The shortfall in supply will result in minimal export of the deoiled soya cake, said Naresh Goenka, vice-president of the Soyabean Processors Association of India (SOPA).
In its second crop estimate of October 10, SOPA had said the country’s soyabean production was at 104.552 lakh tonnes (lt) as against the 93.062 lt of last year. Back then, SOPA had also warned about the impact of crop damage in Madhya Pradesh and Rajasthan, mainly due to rain and attack of yellow mosaic virus, stem fly, Anthracnose and other pests. But the crop in Maharashtra was in good condition, stated SOPA.
However, the recent spate of heavy rain which lashed Maharashtra also damaged the crop in many parts of the state, said Goenka. “We feel as against the earlier estimates, production will be around 90-92 lt,” he said.

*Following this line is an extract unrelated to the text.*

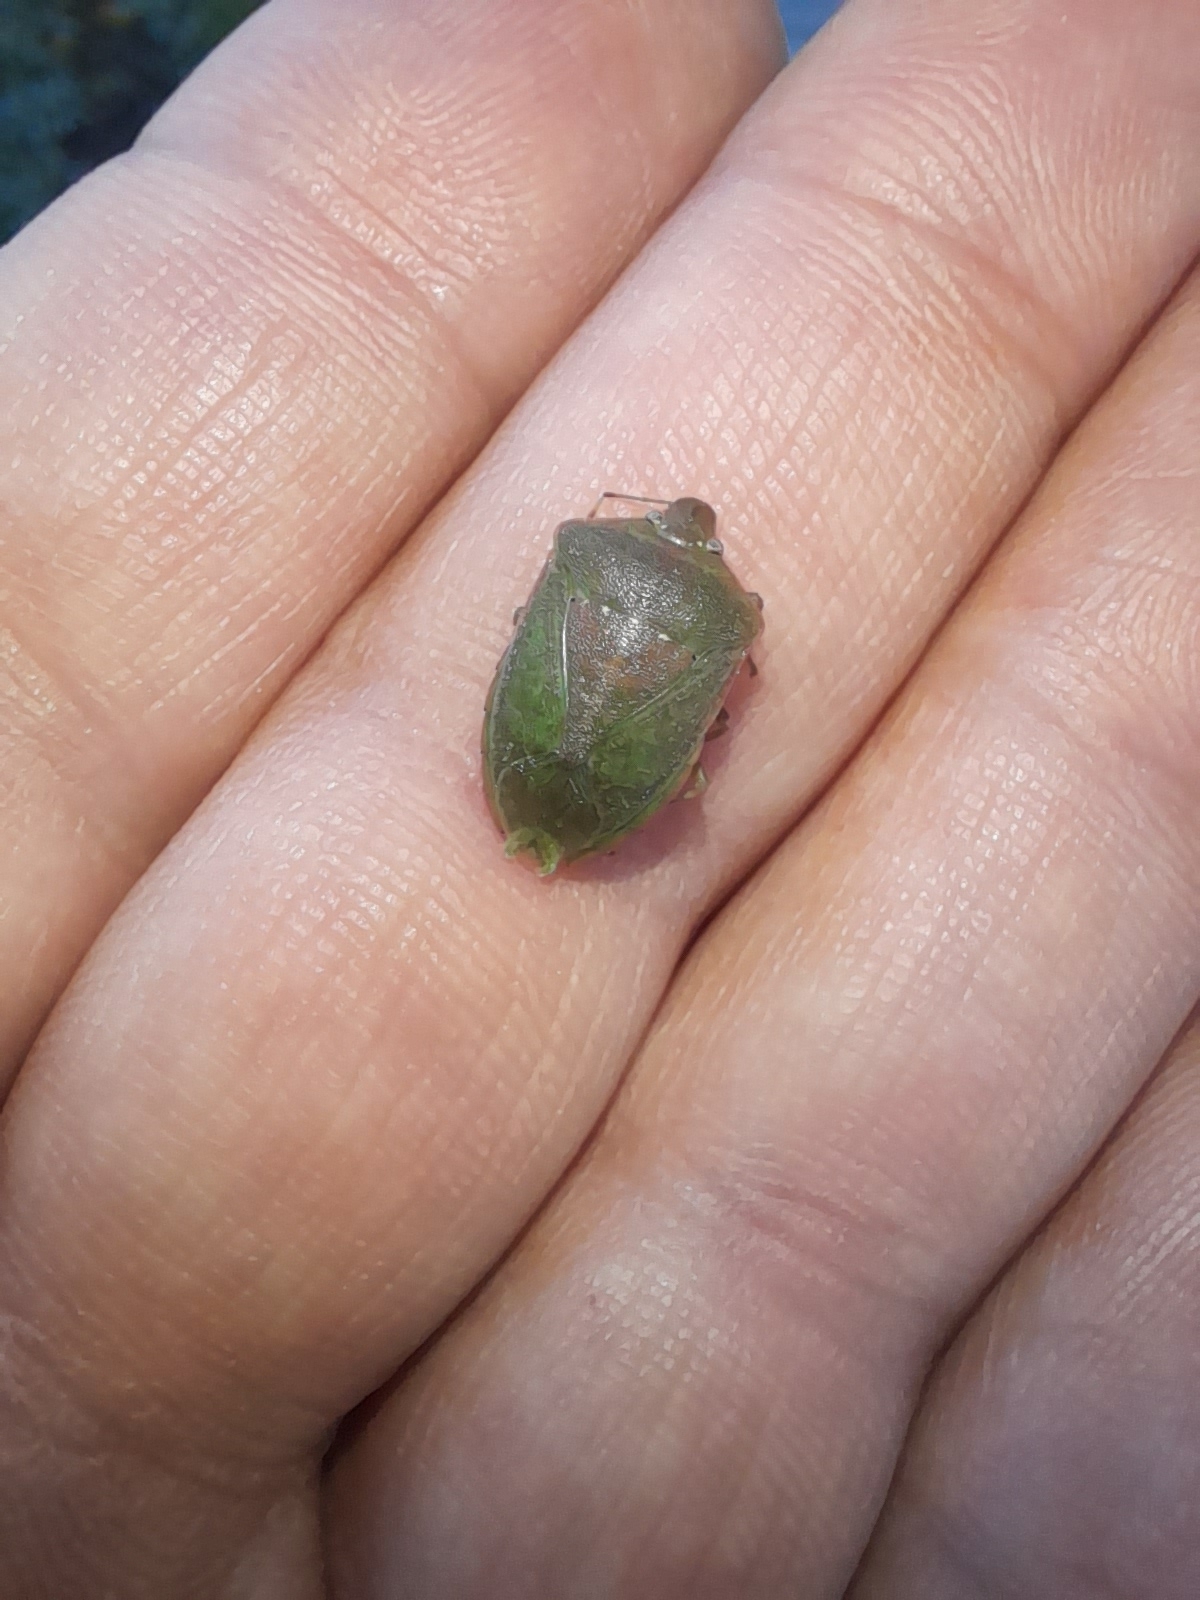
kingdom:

As reports of crop damage started coming in, the average traded price of the oilseed saw a steep rise in most wholesale markets of the state. At Latur’s wholesale market, the average traded price of soyabean was Rs 4,030 per quintal, with the market reporting arrival of 33,956 quintals of soyabean on Monday. At Akola’s mandi, 6,594 quintals of oilseed had arrived, with the average price at Rs 3,900.
Soyabean, traders say, will trade mostly above the government-declared Minimum Support Price (MSP) of Rs 3,880 per quintal for the present season. Goenka said a price correction is possible once arrivals pick up, but overall the price would remain on the higher side for the rest of the season. Export of deoiled soya meal, the solid left after the oil is extracted from the beans, will take a hit this season as not much will be available for trade.
Another reason for the price rise, according to Goenka, was due to reports of dry weather in Argentina and Brazil affecting the sowing season in these countries. Earlier this month, soyabean prices at the Chicago Exchange had crossed the $ 10.50 per-bushel mark after two years.